Opzeggingsvergoeding: altijd vermindering met vier weken voor outplacement op basis van Wet Eenheidsstatuut

Spotlight
15 maart 2016

Vanaf 1 januari 2016 wordt de opzeggingsvergoeding van de ontslagen werknemer die op basis van de Wet Eenheidsstatuut recht heeft op outplacement, steeds berekend op basis van de opzeggingstermijn verminderd met vier weken, ongeacht of de werknemer aanvaardt om de outplacementbegeleiding te volgen.

Context: outplacement en de Wet Eenheidsstatuut

Vóór de inwerkingtreding van de Wet Eenheidsstatuut bestond er enkel een verplichting om outplacement aan te bieden aan bepaalde werknemers van minstens 45 jaar. De Wet Eenheidsstatuut heeft een algemene regeling van outplacement ingevoerd waardoor de werkgever aan elke werknemer die ontslagen wordt (om een andere dan een dringende reden) en die recht heeft een opzeggingstermijn van minstens 30 weken of een daarmee overeenstemmende opzeggingsvergoeding, verplicht een outplacementbegeleiding moet aanbieden.

Sinds de Wet Eenheidsstatuut heeft de werknemer die ontslagen wordt met een opzeggingsvergoeding in beginsel recht op een ontslagpakket dat enerzijds bestaat uit een outplacementbegeleiding en anderzijds uit een opzeggingsvergoeding die overeenstemt met de duur van een opzeggingstermijn waarop echter vier weken worden aangerekend voor de waarde van de outplacementbegeleiding. Bij wijze van overgangsbepaling heeft de Wet Eenheidsstatuut echter bepaald dat de werknemer die ontslagen wordt met een opzeggingsvergoeding, tot 31 december 2015 recht heeft op een opzeggingsvergoeding berekend op basis van een opzeggingstermijn waarop geen vier weken worden aangerekend, tenzij de werknemer een outplacementbegeleiding aanvaardt.

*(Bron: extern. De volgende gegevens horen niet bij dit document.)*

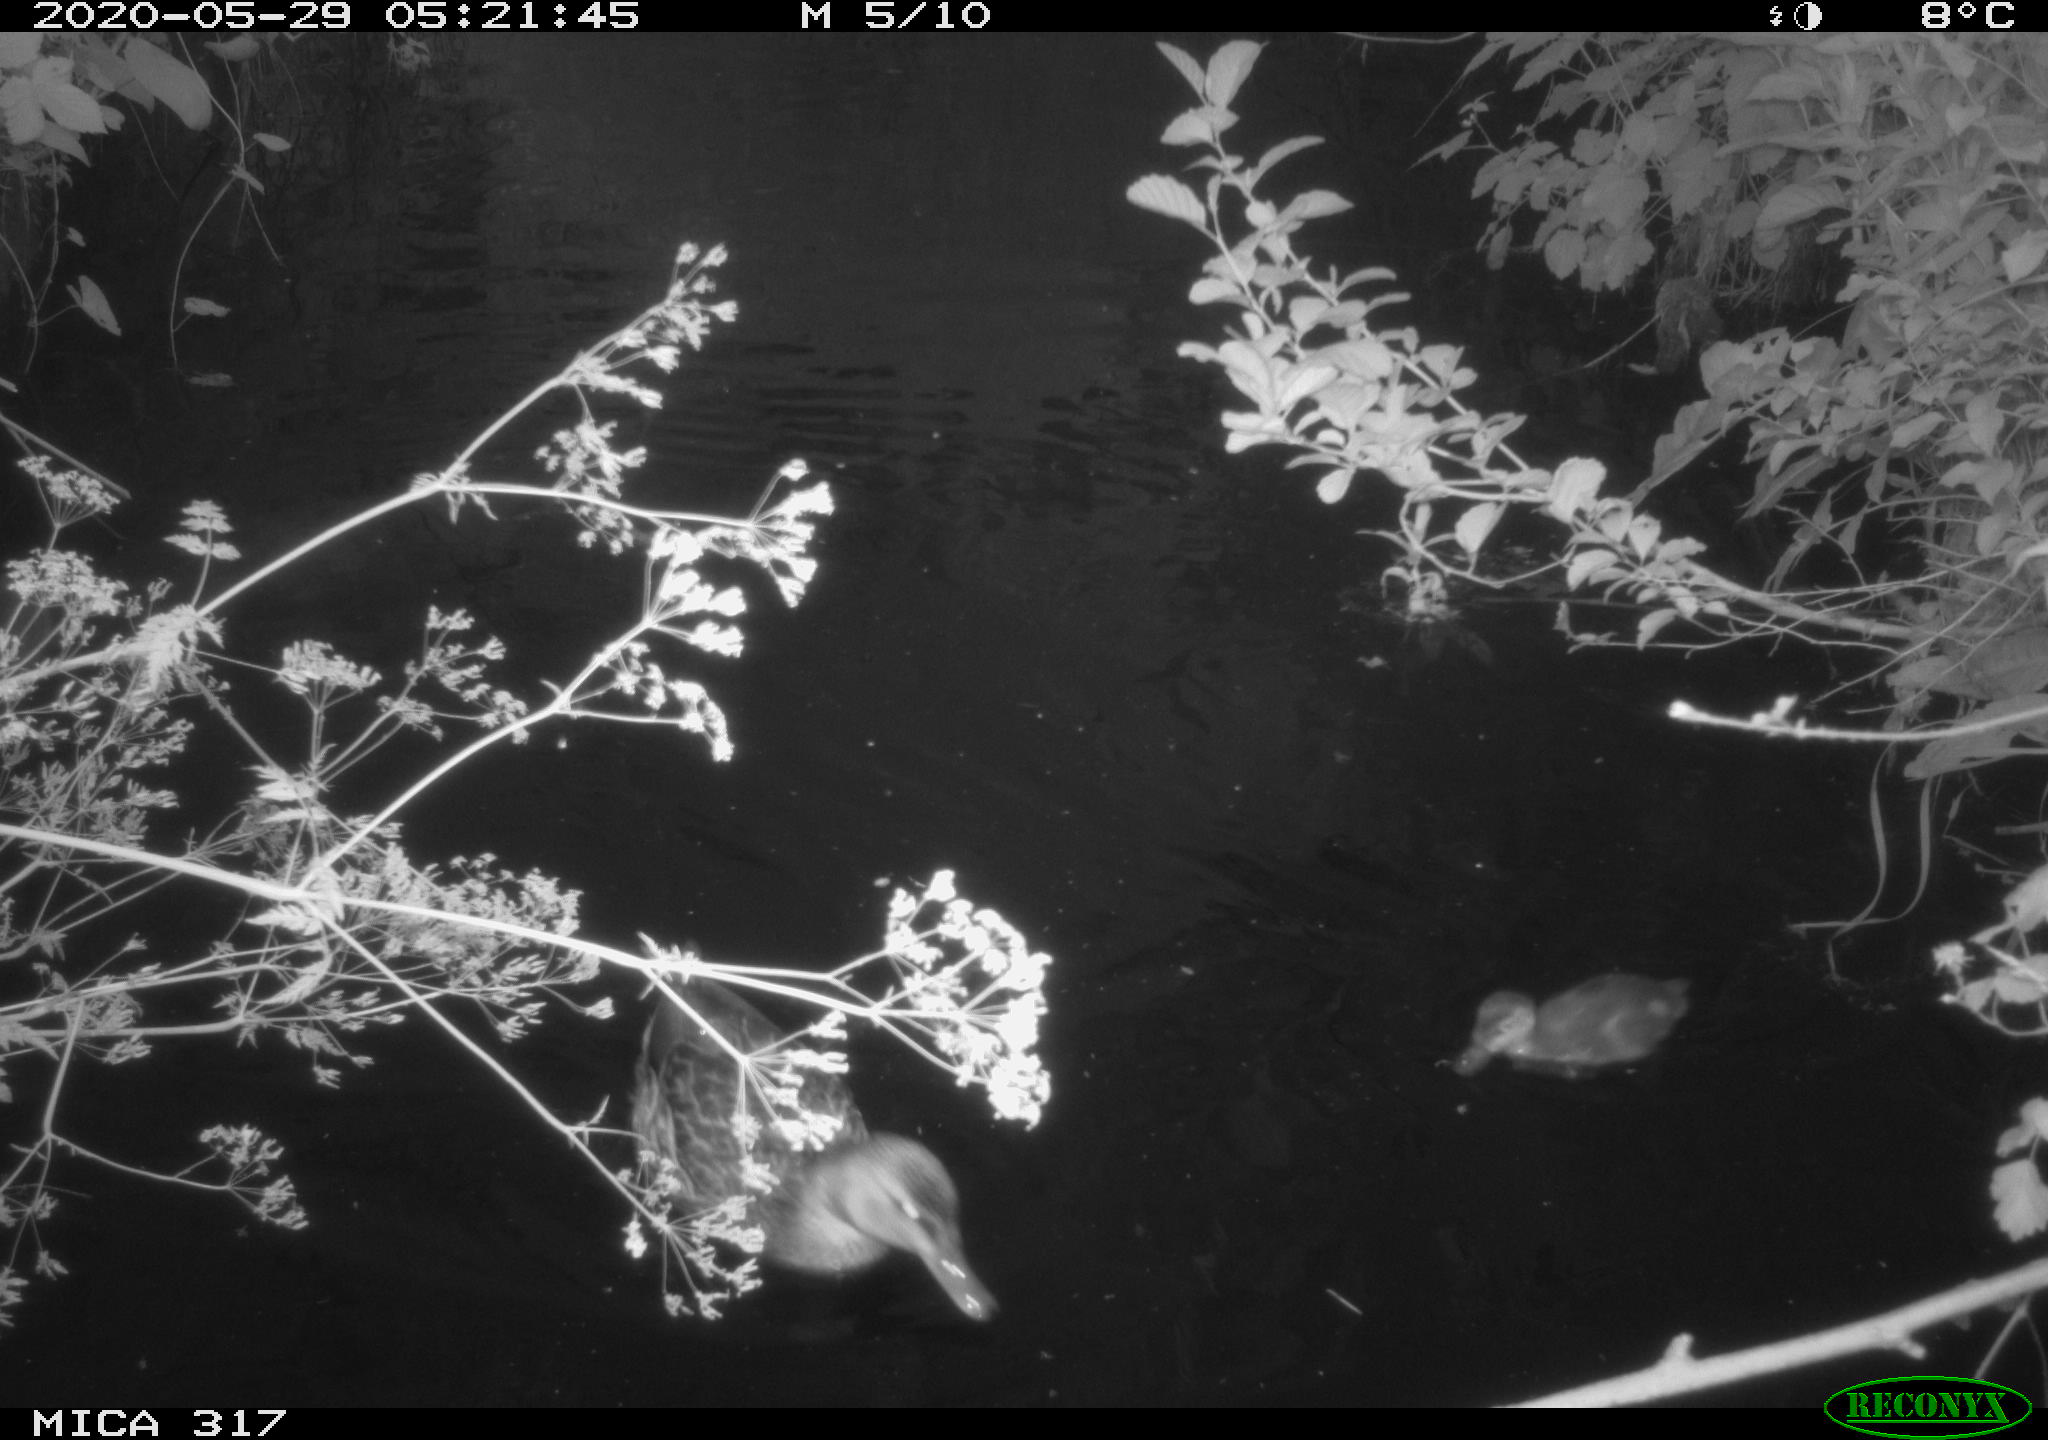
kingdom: Animalia
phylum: Chordata
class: Aves
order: Anseriformes
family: Anatidae
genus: Anas
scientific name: Anas platyrhynchos
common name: Mallard
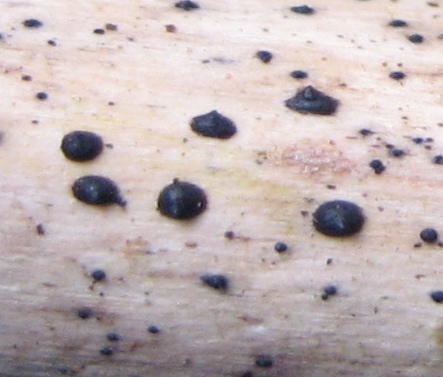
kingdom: Fungi
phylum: Ascomycota
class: Dothideomycetes
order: Pleosporales
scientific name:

Nieuw vanaf 1 januari 2016

Vermits de overgangsregeling per 31 december 2015 een einde heeft genomen, kan de werkgever die een werknemer ontslaat met een opzeggingsvergoeding vanaf 1 januari 2016 de opzeggingsvergoeding steeds berekenen op basis van de toepasselijke opzeggingstermijn verminderd met vier weken, ongeacht of de werknemer aanvaardt om de outplacementbegeleiding effectief te volgen.